Melbourne: The dark clouds were still hovering above Roger Federer and Serena Williams when they made their first appearances at the Australian Open on Tuesday.
The unseasonal rain that washed out most of Monday's matches gave way to brilliant sunshine but the two world number ones were caught in their own storms.
Federer survived a real scare from Russia's Igor Andreev before winning his opening match 4-6 6-2 7-6 6-0 while Williams lashed out at officials after her 6-2 6-1 win over Poland's Urszula Radwanska.
SURVIVOURS: Roger Federer and Serena Williams made their first appearances at the Aus Open on Tuesday.
Sweden's French Open finalist Robin Soderling was the biggest name to fall on a day when eight seeds were buried and a little-known Irishman suddenly found himself in the spotlight.
The notion that Federer's air of invincibility is diminishing has been one of the popular topics of conversations in the build-up to the first grand slam of 2010. The Swiss master has repeatedly dismissed the notion his motivation might be waning after he achieved his lifelong goals last year -- including a first French Open crown and a record 15th grand slam title at Wimbledon -- but his performance against Andreev would have done little to silence the doubters.
Russia's Nikolay Davydenko, who has beaten both Federer and Rafa Nadal twice in the same tournament in recent months, said he believed he was now the player everybody feared. "I have more confidence," the sixth seed said after a 6-1 6-0 6-3 win over Germany's Dieter Kindlmann.
"I know everybody is scared to play against me." By his own standards, Federer was below his best and got a lucky break when Andreev failed to serve out the third set but he almost laughed when he was asked if he feared Davydenko. "Scared is a bad word. I don't like that word," he said. "Ask a boxer if he's scared of the other guy. I don't think he's going to say yes." Williams hardly broke sweat as she opened her title defence with a comfortable win on the Rod Laver Arena, extending her perfect record of never losing in the first round of a slam, but saved her best shots for the post-match news conference.
Still bristling after being handed a record fine for her expletive-laden outburst at a lineswoman in New York, the American was adamant that she had been unfairly treated.

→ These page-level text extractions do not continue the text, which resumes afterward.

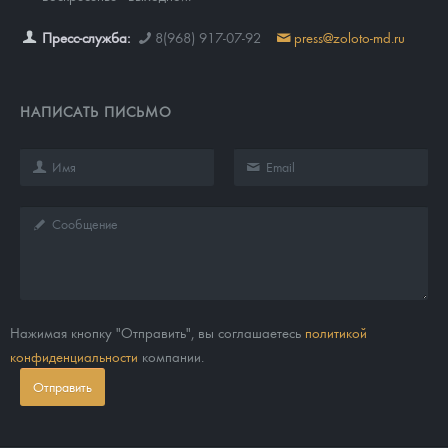
Пресс-служба:
8(968) 917-07-92
press@zoloto-md.ru
НАПИСАТЬ ПИСЬМО
Нажимая кнопку "Отправить", вы соглашаетесь
политикой
конфиденциальности
компании.
Отправить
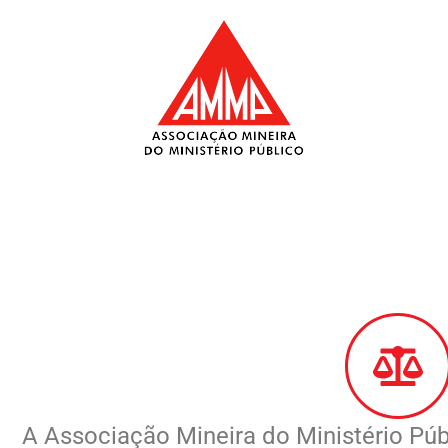
Ir
para
o
conteúdo
A Associação Mineira do Ministério P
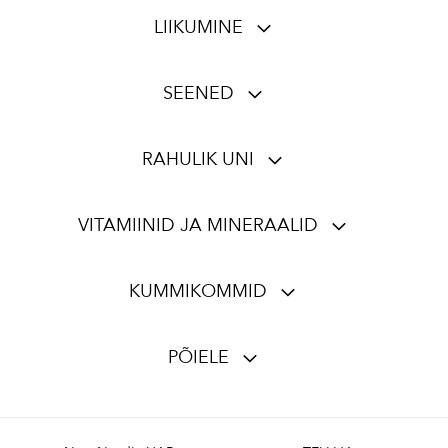
LIIKUMINE
SEENED
RAHULIK UNI
VITAMIINID JA MINERAALID
KUMMIKOMMID
PÕIELE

"I don't know whoever got fined like that. People said worse, done worse. I think it was a bit much," she said. She was joined in the second round by her elder sister Venus, one of many recent Australian Open finalists who won on Tuesday, including Lleyton Hewitt, Ana Ivanovic and Marcos Baghdatis. Novak Djokovic, the 2008 champion, also made an impressive start when he beat Daniel Gimeno-Traver 7-5 6-3 6-2 in a clear intention for his plans over the next fortnight.
Eighth seed Soderling, struggling with an elbow injury, joined first day loser Maria Sharapova in making an early exit when he lost 5-7 2-6 6-4 6-4 6-2 to Spain's Marcel Granollers. "I don't know what happened I just didn't play well," Soderling grumbled. "I started terrible and finished terrible."
Fabrice Santoro bid farewell to the game after his final appearance. The Frenchman retired last year but was persuaded to make one final trip to Australia to stretch his professional career that began in 1989 into a fourth decade. "I was very happy to come back one more time here. No regrets," he said after his 7-5 7-5 6-3 loss to Marin Cilic.
Louk Sorensen's days of anonymity ended in a flash after he became the first Irishman to win a match at a grand slam. He was already the first Irishman to qualify for a grand slam in 25 years but his 6-4 3-6 6-2 6-1 win over Taiwan's Lu Yen-hsun thrust him into an unfamiliar world. "I don't know what's going on right now," he said.
"I've suddenly got so many friend requests on Facebook." Davydenko knows he cannot expect to slip through the draw unnoticed after dismantling German qualifier Kindlmann but still entertains hopes of flying under the radar in public at least. "I am not Paris Hilton," he said. "I don't want to be like this. I don't want to be like Nadal, Federer.
These guys I never see at breakfast. They stay in the room and take room service."